After weeks of growing controversy, Obama backed off a recently announced requirement for religious-affiliated employers to provide free birth control coverage even if it runs counter to their beliefs. Instead, workers at such institutions will be able to get free contraception directly from health insurance companies.
"Religious liberty will be protected, and a law that requires free preventive care will not discriminate against women," Obama said in an appearance in the White House briefing room.
"I understand some folks in Washington want to treat this as another political wedge issue. But it shouldn't be. I certainly never saw it that way," Obama said. "This is an issue where people of good will on both sides of the debate have been sorting through some very complicated questions."
Cardinal-designate Timothy Dolan, head of the nation's Roman Catholic bishops, said the changes were a "first step in the right direction." But he also said there were too few details to know whether the changes addressed the church's objections.
The president's abrupt shift was an attempt to satisfy both sides of a deeply sensitive debate, and most urgently, to end a mounting political nightmare for the White House.
Although the administration had originally given itself more than year to work out the details of the new birth control coverage requirement for religious employers, the president acknowledged that the situation had become untenable and demanded a swift solution.

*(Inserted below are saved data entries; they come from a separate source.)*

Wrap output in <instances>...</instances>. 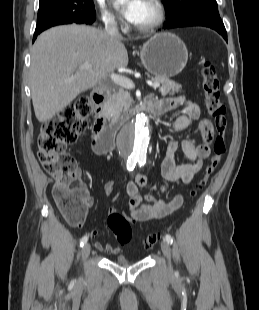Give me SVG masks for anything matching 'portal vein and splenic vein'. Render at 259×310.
I'll return each mask as SVG.
<instances>
[{"instance_id":"obj_1","label":"portal vein and splenic vein","mask_w":259,"mask_h":310,"mask_svg":"<svg viewBox=\"0 0 259 310\" xmlns=\"http://www.w3.org/2000/svg\"><path fill=\"white\" fill-rule=\"evenodd\" d=\"M92 67V65L90 63H83L81 66H80V69H90ZM110 79L117 85L123 87V88H126V89H134L135 88V84L133 83L132 80H130L129 78L125 77V76H122V75H119V74H115V73H112L110 74ZM148 84L154 88V89H157L160 87V83L159 82H148Z\"/></svg>"}]
</instances>
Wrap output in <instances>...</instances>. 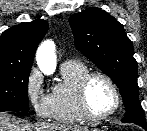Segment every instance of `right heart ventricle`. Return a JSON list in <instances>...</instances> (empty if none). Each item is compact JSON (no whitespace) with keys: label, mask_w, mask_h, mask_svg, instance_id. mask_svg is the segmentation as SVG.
<instances>
[{"label":"right heart ventricle","mask_w":147,"mask_h":131,"mask_svg":"<svg viewBox=\"0 0 147 131\" xmlns=\"http://www.w3.org/2000/svg\"><path fill=\"white\" fill-rule=\"evenodd\" d=\"M89 72L88 67L77 61H68L61 66V80L51 90V118L59 123L73 124L84 118L77 105V86L81 78Z\"/></svg>","instance_id":"obj_1"}]
</instances>
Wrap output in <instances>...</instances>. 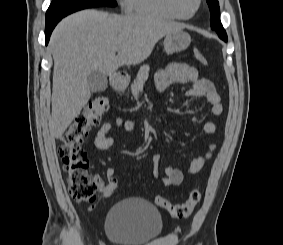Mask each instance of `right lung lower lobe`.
<instances>
[{
  "label": "right lung lower lobe",
  "mask_w": 283,
  "mask_h": 245,
  "mask_svg": "<svg viewBox=\"0 0 283 245\" xmlns=\"http://www.w3.org/2000/svg\"><path fill=\"white\" fill-rule=\"evenodd\" d=\"M62 18L54 19L51 21L46 22V28H45V38H46V44H48L50 35L54 29V27L57 25V23L61 20Z\"/></svg>",
  "instance_id": "right-lung-lower-lobe-1"
}]
</instances>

Congressional Republicans as well as GOP presidential hopefuls were beating up on Obama relentlessly over the issue, and even Democrats and some liberal groups allied with the Roman Catholic church were defecting.
"After the many genuine concerns that have been raised over the last few weeks, as well as frankly the more cynical desire on the part of some to make this into a political football," Obama said, "it became clear that spending months hammering out a solution was not going to be an option. That we needed to move this faster." He said he directed the Department of Health and Human Services last week to speed up the process.
Women will still get guaranteed access to birth control without co-pays or premiums no matter where they work, a provision of Obama's health care law that he insisted must remain. But religious universities and hospitals that see contraception as an unconscionable violation of their faith can refuse to cover it, and insurance companies will then have to step in to do so.
The White House did get the backing of one important Catholic organization, as well as a prominent women's group.
"The framework developed has responded to the issues we identified that needed to be fixed," Sister Carol Keehan, president of the Catholic Health Association, a trade group representing Catholic hospitals that had fought against the birth control requirement, said in a statement.
Planned Parenthood also backed the revisions, saying the Obama administration was still committed to ensuring all women have access to birth control coverage, no matter where they work.
"We believe the compliance mechanism does not compromise a woman's ability to access these critical birth control benefits," Cecile Richards, the women's group president, said.
House Minority Leader Nancy Pelosi, D-Calif., an ardent support of the original measure, was restrained in her response.
"I appreciate the president's unifying approach as we work to ensure that the American people continue to receive the benefits of health care reform."